Nadie sabía quién era el viejo. Nadie recordaba aquel asesinato. Nada. Lo cual
era lógico. El asesinato había sido uno de tantos, y había sucedido más de un
siglo antes.
Anduve visitando
algunas organizaciones que dicen estar en contacto con Él: estuve en algunas de
sus oficinas, donde pude ver a personas monologando (casi zumbando, en algunos
casos) – algunas arrodilladas, otras sentadas y con la mirada perdida en el
techo, otros con los ojos cerrados (“Técnicas”, supuse) – pero no me pareció
que tuvieran mucha idea de qué había sido de aquél que se hacía llamar Él.

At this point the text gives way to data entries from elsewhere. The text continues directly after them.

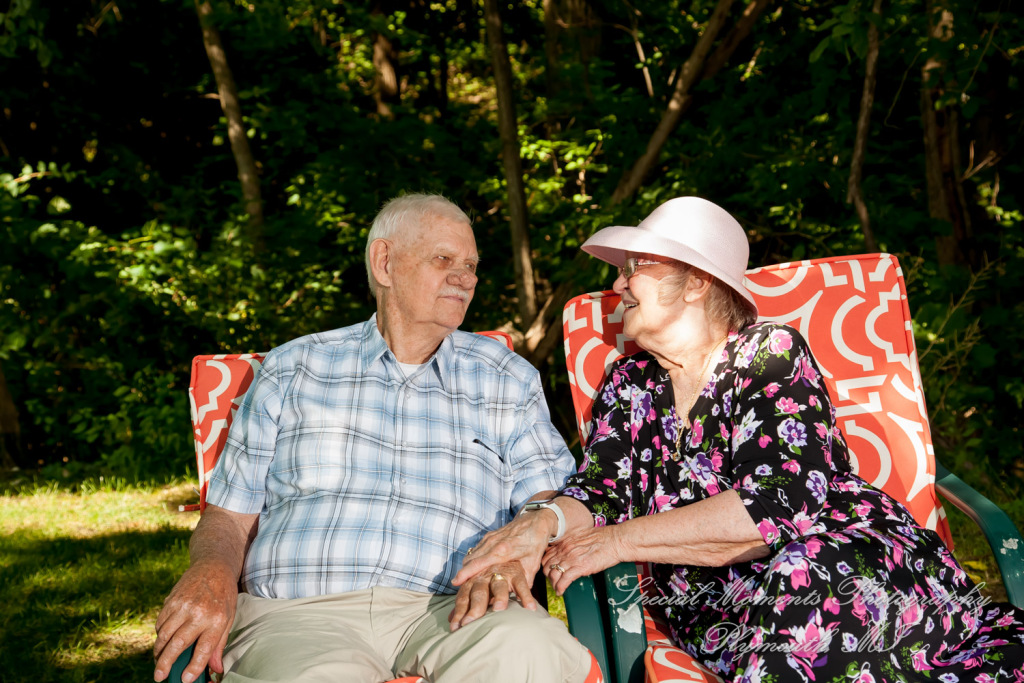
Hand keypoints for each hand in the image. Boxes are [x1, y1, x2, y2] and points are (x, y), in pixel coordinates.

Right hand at [153, 564, 237, 681]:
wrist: (213, 566)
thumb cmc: (223, 596)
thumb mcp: (228, 618)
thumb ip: (219, 644)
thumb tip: (217, 669)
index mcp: (217, 619)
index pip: (204, 649)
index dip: (194, 667)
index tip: (185, 680)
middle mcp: (199, 613)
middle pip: (178, 644)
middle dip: (165, 663)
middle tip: (158, 676)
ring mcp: (183, 605)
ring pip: (164, 634)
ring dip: (159, 650)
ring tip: (159, 660)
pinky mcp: (171, 599)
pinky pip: (160, 622)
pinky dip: (159, 634)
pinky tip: (163, 640)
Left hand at [448, 561, 535, 630]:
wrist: (511, 542)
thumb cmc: (489, 572)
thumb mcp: (476, 584)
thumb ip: (465, 601)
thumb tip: (451, 619)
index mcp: (472, 580)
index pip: (463, 598)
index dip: (459, 612)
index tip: (455, 628)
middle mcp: (485, 575)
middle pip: (478, 593)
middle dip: (474, 608)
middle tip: (470, 622)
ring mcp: (502, 573)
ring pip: (499, 586)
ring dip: (499, 597)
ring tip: (498, 609)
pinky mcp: (517, 572)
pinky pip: (522, 585)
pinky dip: (526, 596)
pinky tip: (530, 608)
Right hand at [451, 508, 554, 588]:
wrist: (536, 519)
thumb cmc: (535, 540)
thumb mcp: (533, 562)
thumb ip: (526, 580)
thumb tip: (523, 599)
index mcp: (503, 550)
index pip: (479, 563)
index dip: (466, 573)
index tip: (455, 582)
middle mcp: (492, 542)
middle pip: (471, 559)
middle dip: (462, 573)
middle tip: (457, 586)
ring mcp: (490, 537)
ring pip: (472, 553)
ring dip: (466, 566)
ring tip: (462, 580)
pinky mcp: (490, 535)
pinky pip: (477, 548)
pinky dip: (472, 559)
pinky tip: (472, 568)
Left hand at [542, 525, 623, 595]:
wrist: (615, 540)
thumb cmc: (604, 538)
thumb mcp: (582, 536)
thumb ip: (573, 543)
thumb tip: (570, 549)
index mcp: (566, 543)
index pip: (547, 556)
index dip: (546, 565)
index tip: (549, 570)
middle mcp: (565, 550)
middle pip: (547, 566)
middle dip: (548, 576)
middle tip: (553, 581)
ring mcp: (571, 559)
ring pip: (553, 574)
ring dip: (553, 584)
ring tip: (557, 588)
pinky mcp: (580, 568)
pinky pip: (564, 581)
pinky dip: (560, 588)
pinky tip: (561, 592)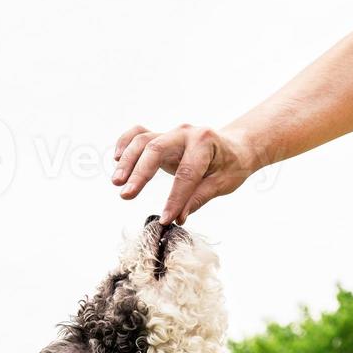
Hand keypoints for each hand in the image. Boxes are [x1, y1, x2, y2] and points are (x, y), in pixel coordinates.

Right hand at [112, 124, 258, 224]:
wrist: (236, 146)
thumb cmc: (232, 165)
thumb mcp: (224, 183)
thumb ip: (199, 197)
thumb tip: (179, 217)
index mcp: (204, 142)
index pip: (186, 173)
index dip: (175, 198)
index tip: (166, 220)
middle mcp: (185, 133)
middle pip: (156, 149)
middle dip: (140, 173)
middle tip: (126, 195)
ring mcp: (171, 133)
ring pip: (143, 140)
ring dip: (127, 161)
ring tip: (117, 182)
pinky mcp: (162, 137)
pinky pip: (138, 134)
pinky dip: (125, 143)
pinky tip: (116, 159)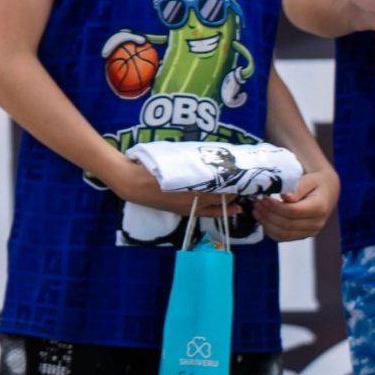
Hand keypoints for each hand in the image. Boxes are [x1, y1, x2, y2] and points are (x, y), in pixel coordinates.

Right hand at [93, 155, 239, 219]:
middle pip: (217, 200)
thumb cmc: (150, 169)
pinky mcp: (179, 211)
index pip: (218, 190)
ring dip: (224, 208)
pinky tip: (216, 209)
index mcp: (191, 190)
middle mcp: (190, 201)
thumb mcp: (172, 163)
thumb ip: (191, 164)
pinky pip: (200, 213)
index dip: (231, 186)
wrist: (131, 183)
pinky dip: (211, 211)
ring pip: (210, 210)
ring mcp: (184, 208)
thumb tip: (208, 162)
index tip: (240, 179)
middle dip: (231, 196)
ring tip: (238, 207)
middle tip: (243, 191)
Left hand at [254, 167, 337, 241]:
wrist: (326, 191)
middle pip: (287, 224)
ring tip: (256, 211)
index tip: (263, 198)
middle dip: (268, 214)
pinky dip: (270, 230)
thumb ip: (298, 188)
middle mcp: (317, 223)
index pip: (293, 211)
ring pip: (284, 234)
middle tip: (256, 203)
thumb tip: (284, 197)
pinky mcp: (303, 235)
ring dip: (266, 223)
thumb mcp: (309, 179)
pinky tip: (262, 219)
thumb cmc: (316, 182)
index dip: (275, 206)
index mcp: (319, 207)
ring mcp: (310, 231)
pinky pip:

Los
funcionarios de estas organizaciones no se ponían de acuerdo: en cada
organización tenían versiones muy distintas y me aseguraban que eran los únicos
que se comunicaban con él. Así que no me quedaba claro si él era Él o si él era
simplemente él, un él que a saber quién era. En fin, que no encontraba ningún
rastro de Él (el del principio, ése que Descartes... descentró, y que Nietzsche
aseguraba estaba muerto).
Volví a Buenos
Aires con las manos vacías, más confundido que al principio y muy
desilusionado. Me consolaba diciéndome que por lo menos había viajado un poco,
me había desenchufado de la realidad agobiante.
Unas semanas
después, entré en un bar de la calle Arenales. Me senté en la barra, justo al
lado de un viejo que llevaba una larga barba blanca y lucía muy cansado. El
televisor estaba encendido con el volumen muy bajo. Miré al viejo con sorpresa
y algo de temor mientras él le daba el último trago a un vaso opaco. “Poneme un
poquito más de tintillo de la casa”, pidió el viejo. Le llenaron el vaso.
“Haceme el favor de subir el volumen de la televisión que van a decir algo de él”,
ordenó. El “Él” lo remarcó, y cuando lo dijo me tiró una mirada cómplice. Yo le
sonreí algo nervioso y clavé la vista en el televisor.
“La salud del astro
– informaba el periodista, desde la Clínica y Maternidad Suizo Argentina – es
delicada; aunque los galenos informaron hace instantes que pasó una noche
tranquila. De todas maneras, y siempre según fuentes médicas, es muy pronto
para hablar de estabilidad”, continuaba el reportero. “Los seguidores se
encuentran rezando por Él y brindándole su apoyo. Hay una guardia permanente
frente a este nosocomio”. Y alguna que otra pavada de relleno para despedirse
con un “todos hacemos fuerza por Él, que tanto nos dio, que tantas alegrías
supo regalarnos en medio del sufrimiento de este pueblo, Su pueblo; de esta
Nación, la que lo vio nacer”.
Quedé mudo. Era
verdad eso que se decía medio en broma: Él era argentino. Y... entonces ese Él,
el del diario de Freiburg, era simplemente él. Él estaba agonizando en una
clínica en Buenos Aires. Y yo tanta vuelta, tanto viaje... Siempre había estado
frente a mis narices. El viejo que estaba a mi lado levantó el vaso, como
brindando con el televisor (la imagen
seguía en la Clínica, mostrando a los fieles del astro, Sus fieles) y se mandó
un trago largo al buche. Yo pagué mi cerveza y me fui. Corrí por Arenales rumbo
a Pueyrredón. Al rato llegué a la Clínica, turbado (por la reciente revelación)
y exhausto (el cigarrillo me va a matar el día menos pensado). “Tanto viaje al
pedo”, me reprochaba para mis adentros. Todo el tiempo estuvo allí, delante de
mis ojos... ¡Pero las veces que lo habré nombrado en charlas de café! Claro...
Él, Diego... cómo se me había pasado semejante obviedad.